--- BEGIN PROVIDED ENTRIES ---

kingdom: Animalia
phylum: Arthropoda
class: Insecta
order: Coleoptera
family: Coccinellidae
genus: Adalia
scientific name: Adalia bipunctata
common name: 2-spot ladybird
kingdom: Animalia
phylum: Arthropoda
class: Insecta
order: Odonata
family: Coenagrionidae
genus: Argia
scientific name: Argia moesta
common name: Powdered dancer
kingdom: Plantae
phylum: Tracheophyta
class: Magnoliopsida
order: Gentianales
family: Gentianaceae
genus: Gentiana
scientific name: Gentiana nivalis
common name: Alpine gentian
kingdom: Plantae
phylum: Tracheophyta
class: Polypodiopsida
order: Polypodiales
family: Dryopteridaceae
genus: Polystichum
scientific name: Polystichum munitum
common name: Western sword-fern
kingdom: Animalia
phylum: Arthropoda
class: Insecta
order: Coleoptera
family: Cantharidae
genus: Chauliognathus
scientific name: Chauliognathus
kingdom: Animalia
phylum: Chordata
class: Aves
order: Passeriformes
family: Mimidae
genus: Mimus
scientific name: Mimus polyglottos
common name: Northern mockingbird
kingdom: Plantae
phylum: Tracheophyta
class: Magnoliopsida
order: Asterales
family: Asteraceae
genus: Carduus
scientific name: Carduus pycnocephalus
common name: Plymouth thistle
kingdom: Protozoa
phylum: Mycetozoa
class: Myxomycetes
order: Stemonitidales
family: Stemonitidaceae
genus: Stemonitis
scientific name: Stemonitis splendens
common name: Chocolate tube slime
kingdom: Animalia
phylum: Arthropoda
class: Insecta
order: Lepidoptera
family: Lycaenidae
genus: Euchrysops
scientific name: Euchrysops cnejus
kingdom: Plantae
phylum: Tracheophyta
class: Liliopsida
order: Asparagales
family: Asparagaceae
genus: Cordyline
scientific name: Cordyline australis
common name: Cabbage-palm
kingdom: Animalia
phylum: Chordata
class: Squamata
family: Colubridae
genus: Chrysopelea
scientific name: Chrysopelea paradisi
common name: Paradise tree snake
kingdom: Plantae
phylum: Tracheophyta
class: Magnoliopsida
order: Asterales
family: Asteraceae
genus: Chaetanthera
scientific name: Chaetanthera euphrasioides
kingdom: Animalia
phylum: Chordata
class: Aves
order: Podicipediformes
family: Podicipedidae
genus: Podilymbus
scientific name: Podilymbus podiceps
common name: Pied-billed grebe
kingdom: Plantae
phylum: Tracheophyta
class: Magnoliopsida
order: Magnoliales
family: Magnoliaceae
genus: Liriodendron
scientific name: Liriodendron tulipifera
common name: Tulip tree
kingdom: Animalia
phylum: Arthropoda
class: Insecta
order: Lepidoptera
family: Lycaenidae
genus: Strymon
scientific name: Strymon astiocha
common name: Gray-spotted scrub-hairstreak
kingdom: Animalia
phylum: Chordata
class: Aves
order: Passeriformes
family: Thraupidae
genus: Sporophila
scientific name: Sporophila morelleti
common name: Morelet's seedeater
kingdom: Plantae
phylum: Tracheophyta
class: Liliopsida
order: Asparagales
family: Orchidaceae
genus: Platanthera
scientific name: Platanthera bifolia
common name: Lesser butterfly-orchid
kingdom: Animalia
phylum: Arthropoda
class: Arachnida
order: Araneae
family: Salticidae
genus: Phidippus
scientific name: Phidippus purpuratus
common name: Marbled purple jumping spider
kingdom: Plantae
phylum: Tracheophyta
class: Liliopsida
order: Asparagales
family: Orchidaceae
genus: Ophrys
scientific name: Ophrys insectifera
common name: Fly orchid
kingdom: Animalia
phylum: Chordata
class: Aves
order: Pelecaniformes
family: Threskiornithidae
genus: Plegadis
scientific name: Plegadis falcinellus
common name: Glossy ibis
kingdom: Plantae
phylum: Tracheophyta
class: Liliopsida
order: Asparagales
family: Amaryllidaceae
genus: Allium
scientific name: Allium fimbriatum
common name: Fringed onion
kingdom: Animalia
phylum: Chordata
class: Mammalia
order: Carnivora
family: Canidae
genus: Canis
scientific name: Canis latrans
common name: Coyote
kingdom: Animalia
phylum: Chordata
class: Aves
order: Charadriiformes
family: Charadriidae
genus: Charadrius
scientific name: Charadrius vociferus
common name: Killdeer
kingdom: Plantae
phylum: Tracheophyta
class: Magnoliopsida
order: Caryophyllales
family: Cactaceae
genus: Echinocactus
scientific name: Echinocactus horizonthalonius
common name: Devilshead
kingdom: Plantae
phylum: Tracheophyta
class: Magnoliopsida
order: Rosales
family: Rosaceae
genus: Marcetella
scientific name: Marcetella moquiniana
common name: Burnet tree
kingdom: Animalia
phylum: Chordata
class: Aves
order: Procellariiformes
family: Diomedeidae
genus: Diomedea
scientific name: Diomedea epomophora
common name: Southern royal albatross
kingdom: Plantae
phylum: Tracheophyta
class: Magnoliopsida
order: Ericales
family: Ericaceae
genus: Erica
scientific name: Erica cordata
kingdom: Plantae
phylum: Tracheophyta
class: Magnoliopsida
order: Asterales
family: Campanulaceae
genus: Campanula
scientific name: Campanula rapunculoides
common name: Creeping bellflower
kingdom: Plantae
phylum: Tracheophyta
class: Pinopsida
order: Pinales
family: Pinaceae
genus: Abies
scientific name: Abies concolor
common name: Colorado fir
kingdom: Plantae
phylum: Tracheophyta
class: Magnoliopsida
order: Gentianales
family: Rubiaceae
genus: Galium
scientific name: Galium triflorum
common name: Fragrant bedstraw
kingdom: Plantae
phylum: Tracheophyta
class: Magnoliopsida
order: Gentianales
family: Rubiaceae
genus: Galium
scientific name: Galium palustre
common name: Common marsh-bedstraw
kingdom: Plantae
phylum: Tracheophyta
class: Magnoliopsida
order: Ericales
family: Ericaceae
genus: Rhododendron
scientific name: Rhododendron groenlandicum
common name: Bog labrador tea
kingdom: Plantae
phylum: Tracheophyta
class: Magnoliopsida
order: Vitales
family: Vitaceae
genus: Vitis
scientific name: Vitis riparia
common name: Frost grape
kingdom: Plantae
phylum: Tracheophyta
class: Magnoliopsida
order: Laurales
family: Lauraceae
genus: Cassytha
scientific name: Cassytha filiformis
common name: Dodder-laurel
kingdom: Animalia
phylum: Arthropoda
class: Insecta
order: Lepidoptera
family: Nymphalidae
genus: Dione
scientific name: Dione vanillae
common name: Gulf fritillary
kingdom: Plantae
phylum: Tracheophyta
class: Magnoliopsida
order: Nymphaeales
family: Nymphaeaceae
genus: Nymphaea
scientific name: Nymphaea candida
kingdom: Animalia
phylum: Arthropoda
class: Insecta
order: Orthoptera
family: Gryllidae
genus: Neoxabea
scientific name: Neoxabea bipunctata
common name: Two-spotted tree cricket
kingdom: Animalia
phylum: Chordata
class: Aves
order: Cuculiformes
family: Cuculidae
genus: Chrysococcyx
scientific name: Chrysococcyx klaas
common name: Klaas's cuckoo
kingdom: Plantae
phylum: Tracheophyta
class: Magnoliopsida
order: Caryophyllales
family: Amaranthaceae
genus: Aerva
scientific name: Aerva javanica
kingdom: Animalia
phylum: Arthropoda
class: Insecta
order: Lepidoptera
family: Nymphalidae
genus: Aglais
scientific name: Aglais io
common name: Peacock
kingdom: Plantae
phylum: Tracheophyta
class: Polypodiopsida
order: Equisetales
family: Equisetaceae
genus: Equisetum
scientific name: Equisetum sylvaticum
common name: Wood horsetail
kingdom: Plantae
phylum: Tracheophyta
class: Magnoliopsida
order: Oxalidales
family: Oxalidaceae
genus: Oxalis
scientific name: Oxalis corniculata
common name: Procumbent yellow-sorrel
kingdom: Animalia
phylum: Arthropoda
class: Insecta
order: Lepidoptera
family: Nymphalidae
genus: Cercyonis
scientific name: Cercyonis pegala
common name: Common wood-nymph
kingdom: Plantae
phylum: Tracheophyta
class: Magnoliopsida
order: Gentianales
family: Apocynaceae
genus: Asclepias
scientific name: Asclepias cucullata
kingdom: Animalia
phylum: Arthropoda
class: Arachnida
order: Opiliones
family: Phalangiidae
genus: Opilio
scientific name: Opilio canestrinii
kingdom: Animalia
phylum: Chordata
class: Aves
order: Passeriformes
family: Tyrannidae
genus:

--- END PROVIDED ENTRIES ---

EXERCISE DIRECTIONS: Count the lines in the rows above that contain the string "tree" with matching case, and reply with only the number.

CORRECT RESULT: 4